Fantasme pour les corps immobilisés et endormis
p 41 Picasso rêve la femme immobile. Elle devient réceptacle, antre, lieu de repos du sperme.
p 43 Le mangeur de chair devait se dire, au plus secret : "On ne mange pas le vivant ? On peut alors manger le dormant. « Statut intermédiaire entre la chair morte et la chaire impossible. Le papillon épinglé permet de peindre les vols. L’immobilisation est donc la seconde condition pour surmonter le vieil interdit du cannibalisme ».

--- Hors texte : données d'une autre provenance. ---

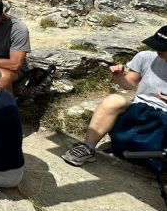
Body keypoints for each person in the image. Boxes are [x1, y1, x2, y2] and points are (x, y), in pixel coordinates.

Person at [62, 25, 167, 167]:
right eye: (157, 46)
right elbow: (129, 84)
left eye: (163, 48)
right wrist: (119, 77)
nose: (158, 50)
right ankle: (88, 147)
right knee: (113, 100)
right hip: (141, 108)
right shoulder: (146, 57)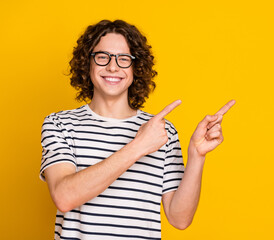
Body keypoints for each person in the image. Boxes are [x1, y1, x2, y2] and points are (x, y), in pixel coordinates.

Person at [40, 19, 235, 240]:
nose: (113, 67)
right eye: (103, 57)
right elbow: (64, 197)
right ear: (88, 63)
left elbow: (180, 219)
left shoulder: (162, 131)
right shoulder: (59, 124)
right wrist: (139, 146)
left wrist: (197, 155)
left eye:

p76 On calcule le moindre des bruits de son propre coeur dans cette taie. On se fige puis on rampe. On avance. En silence. Il faut immobiliser la femme que l’on veut manger. Alors on lui offre des fleurs pour arrêter son temps. Des parfums aussi pour tromper sa vigilance et faire oublier l’odeur de sa propre famine. On lui parle pour la paralyser.
Fantasme pour les corps suppliciés
p 181 Dans le chapitre intitulé le corps supplicié :
Douze dessins, raconte -t-on, où il accomplit une jonction géniale entre l’orgasme et la mise à mort, le corps et sa souffrance.

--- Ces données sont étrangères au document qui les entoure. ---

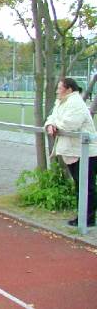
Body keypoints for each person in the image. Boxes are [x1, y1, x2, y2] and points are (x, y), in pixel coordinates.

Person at [45, 77, 97, 227]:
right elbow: (52, 117)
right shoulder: (62, 102)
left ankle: (87, 218)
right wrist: (50, 124)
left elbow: (70, 124)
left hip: (86, 151)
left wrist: (54, 124)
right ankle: (84, 216)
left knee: (86, 186)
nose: (57, 91)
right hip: (74, 151)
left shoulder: (75, 103)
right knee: (80, 185)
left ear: (68, 89)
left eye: (59, 88)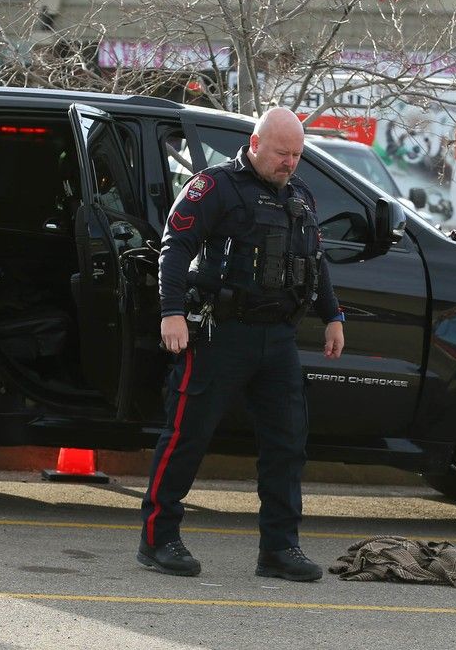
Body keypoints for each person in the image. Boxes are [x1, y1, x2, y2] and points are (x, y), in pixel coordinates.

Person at [138, 107, 345, 581]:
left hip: (278, 339)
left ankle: (279, 549)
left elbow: (316, 259)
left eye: (297, 154)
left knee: (287, 444)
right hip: (218, 334)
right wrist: (171, 313)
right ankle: (158, 538)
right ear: (255, 144)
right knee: (187, 435)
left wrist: (332, 315)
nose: (289, 162)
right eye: (281, 153)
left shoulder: (300, 196)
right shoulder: (215, 187)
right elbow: (175, 248)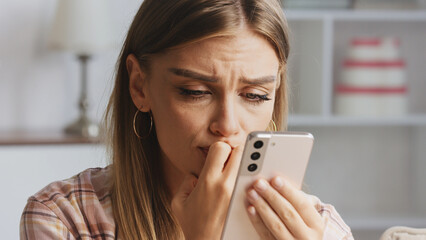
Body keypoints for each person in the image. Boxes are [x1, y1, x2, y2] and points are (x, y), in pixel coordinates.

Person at [20, 0, 354, 239]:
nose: (227, 124)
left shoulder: (321, 229)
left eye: (254, 96)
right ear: (139, 86)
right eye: (195, 91)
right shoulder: (63, 220)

p 182 Je me poste alors une question iconoclaste : la crucifixion est-elle un érotisme ? Je me vois tenté de répondre par oui.
Conclusion : Le peintre dévorant la femme n’a rien a envié aux pires dark romances écrites sur Wattpadd et fustigées par la presse, et les élites littéraires françaises. Ces romances plébiscitées par les ados font la part belle aux mâles alpha, et aux relations toxiques . Il y est question de viol et de violences physiques et psychologiques. Dans Captive de Sarah Rivens, la plus célèbre des Dark Romance, le héros colle les mains de celle qu'il désire aux plaques chauffantes, il la séquestre, la viole et la torture "par amour". Les jeunes en redemandent. Le peintre dévorant la femme est certes mieux écrit, s’adresse à un public plus élitiste mais il s’inscrit dans la même logique, celle de l'éloge de la masculinité toxique et de la prédation. Ce roman annonce Houris, le roman que l'Académie Goncourt a choisi de récompenser. Pour écrire Houris, Kamel Daoud a pillé le dossier médical et les détails les plus intimes de la vie de Saada Arbane. Houris est un viol de la première à la dernière phrase, une dévoration de la femme par l'écrivain. En signant ce roman-essai sur Picasso, Kamel Daoud nous livre son modus operandi.